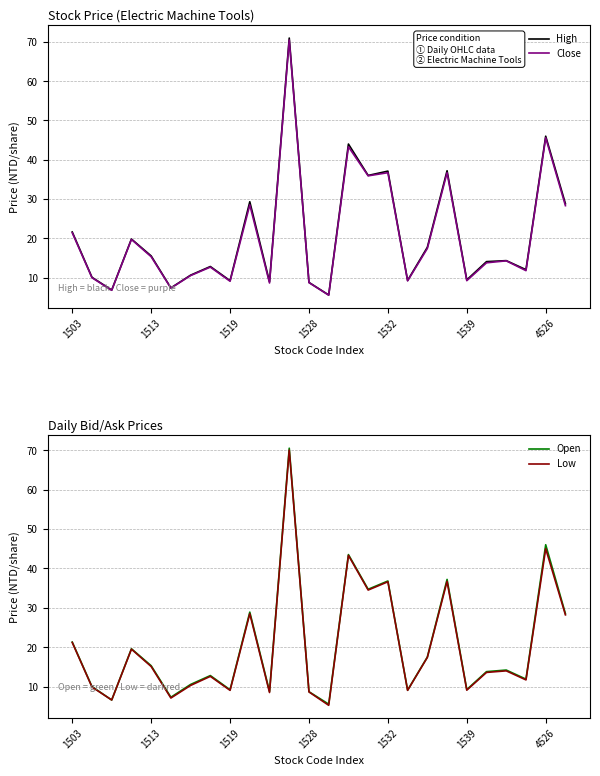

What are all the series names shown in the legend?

High, Close, Open, Low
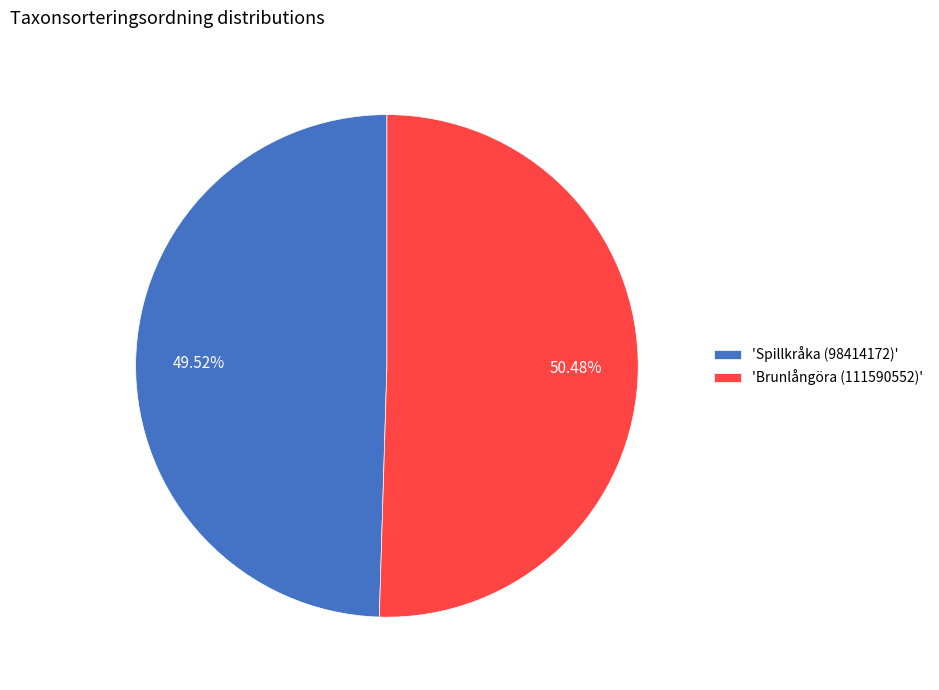

Do 'Brunlångöra (111590552)' and 'Spillkråka (98414172)' together represent more than half of the pie?

Yes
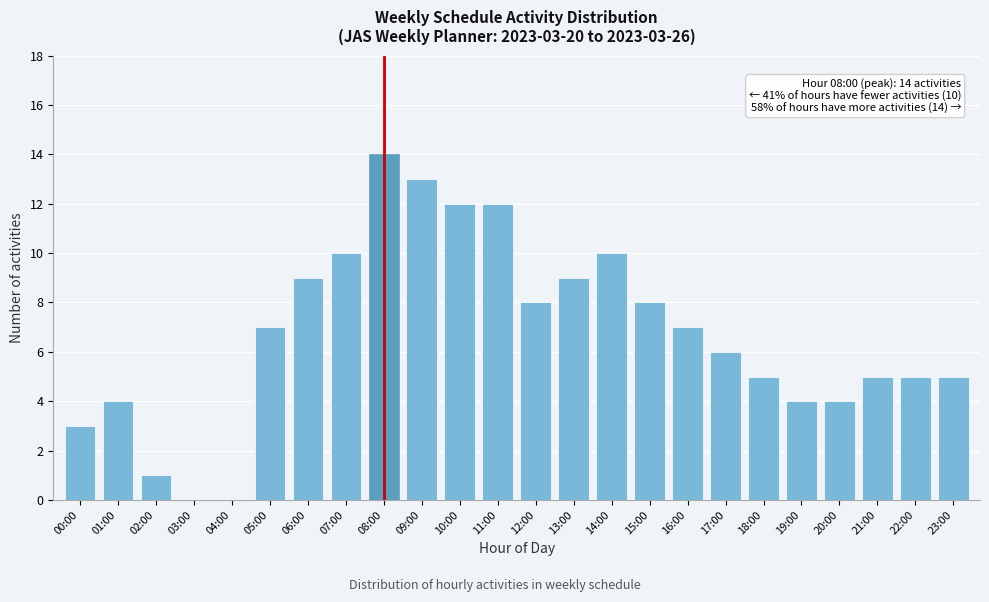

Reading left to right, list all the values displayed in this chart.

00:00=3	01:00=4	02:00=1	03:00=0	04:00=0	05:00=7	06:00=9	07:00=10	08:00=14	09:00=13	10:00=12	11:00=12	12:00=8	13:00=9	14:00=10	15:00=8	16:00=7	17:00=6	18:00=5	19:00=4	20:00=4	21:00=5	22:00=5	23:00=5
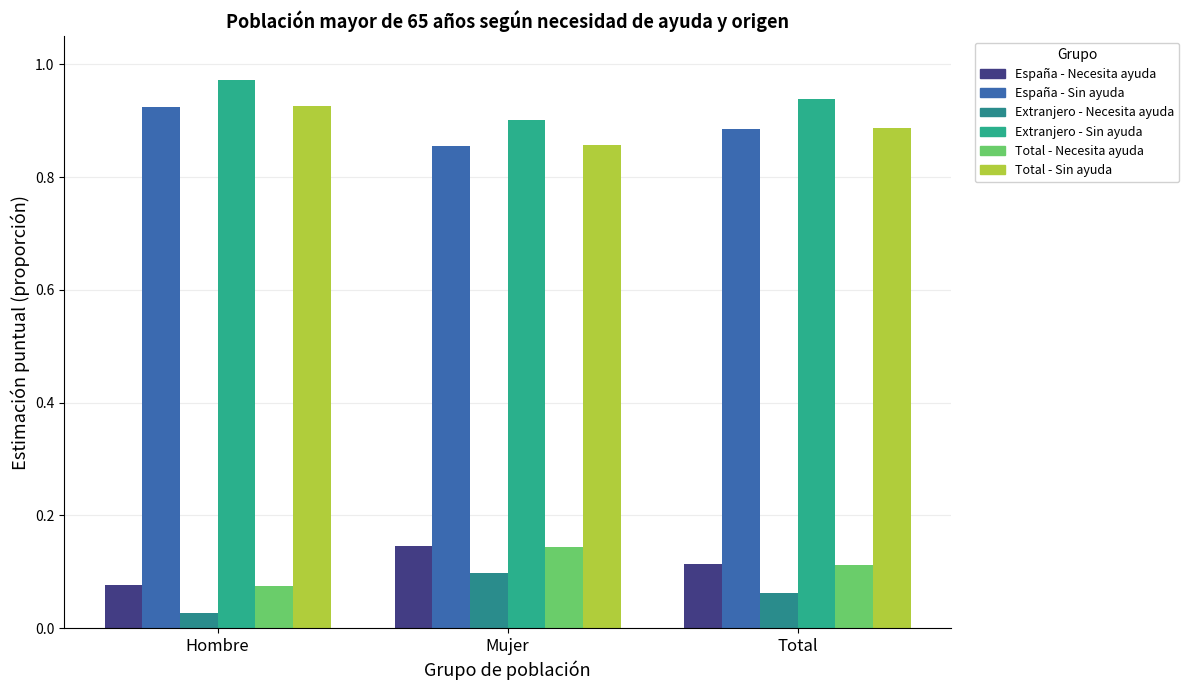

How many groups of bars are there?

3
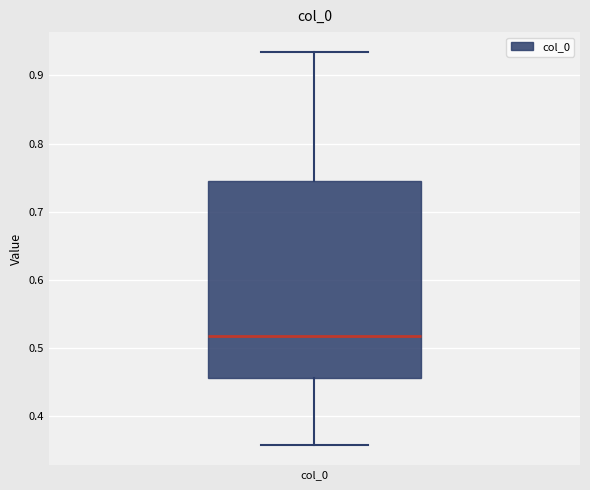

Transcribe this box plot: give where the median line is, the range the box spans, and where the two whiskers end, as read against the y-axis. The values are not printed on the chart, so give them approximately, as read against the axis.

median 0.52, box 0.46 to 0.74, whiskers 0.36 to 0.93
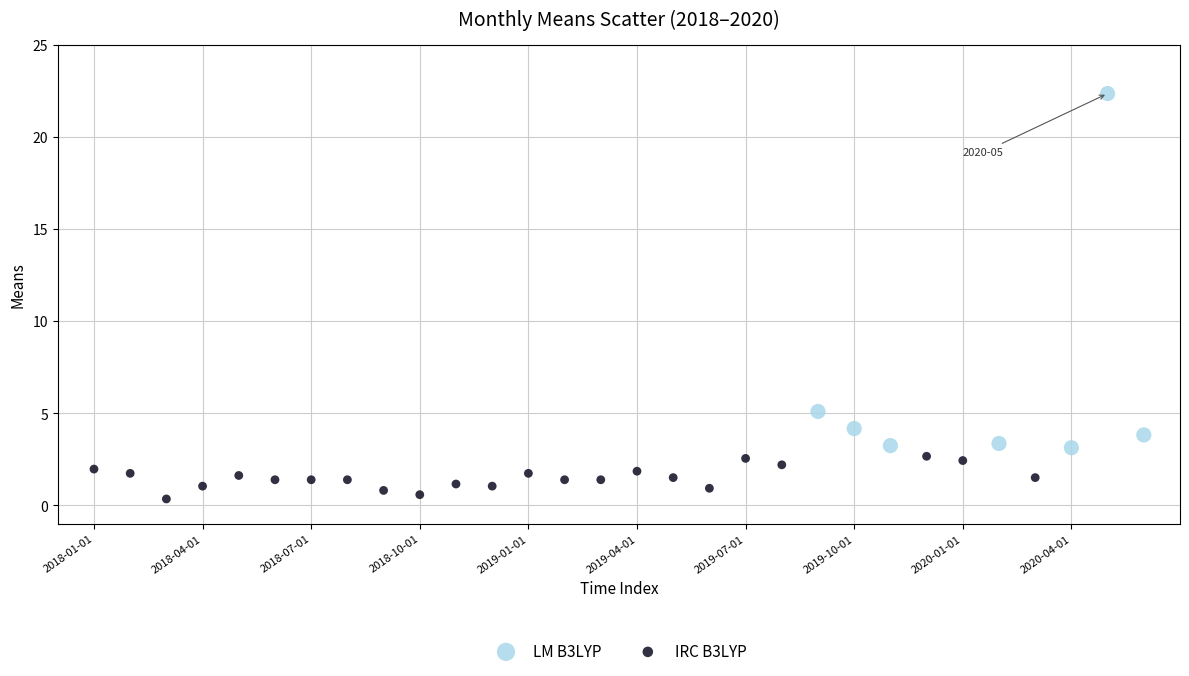

Which series contains the highest Y value?

LM B3LYP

**What you are asked to do**:
Copy out every item above without the pictures, swapping "legend" for "key" and leaving everything else unchanged.

**Response below**:
What are all the series names shown in the key?

High, Close, Open, Low

Do 'Brunlångöra (111590552)' and 'Spillkråka (98414172)' together represent more than half of the pie?

Yes

Reading left to right, list all the values displayed in this chart.

00:00=3	01:00=4	02:00=1	03:00=0	04:00=0	05:00=7	06:00=9	07:00=10	08:00=14	09:00=13	10:00=12	11:00=12	12:00=8	13:00=9	14:00=10	15:00=8	16:00=7	17:00=6	18:00=5	19:00=4	20:00=4	21:00=5	22:00=5	23:00=5

How many groups of bars are there?

3

Transcribe this box plot: give where the median line is, the range the box spans, and where the two whiskers end, as read against the y-axis. The values are not printed on the chart, so give them approximately, as read against the axis.

median 0.52, box 0.46 to 0.74, whiskers 0.36 to 0.93

Which series contains the highest Y value?

LM B3LYP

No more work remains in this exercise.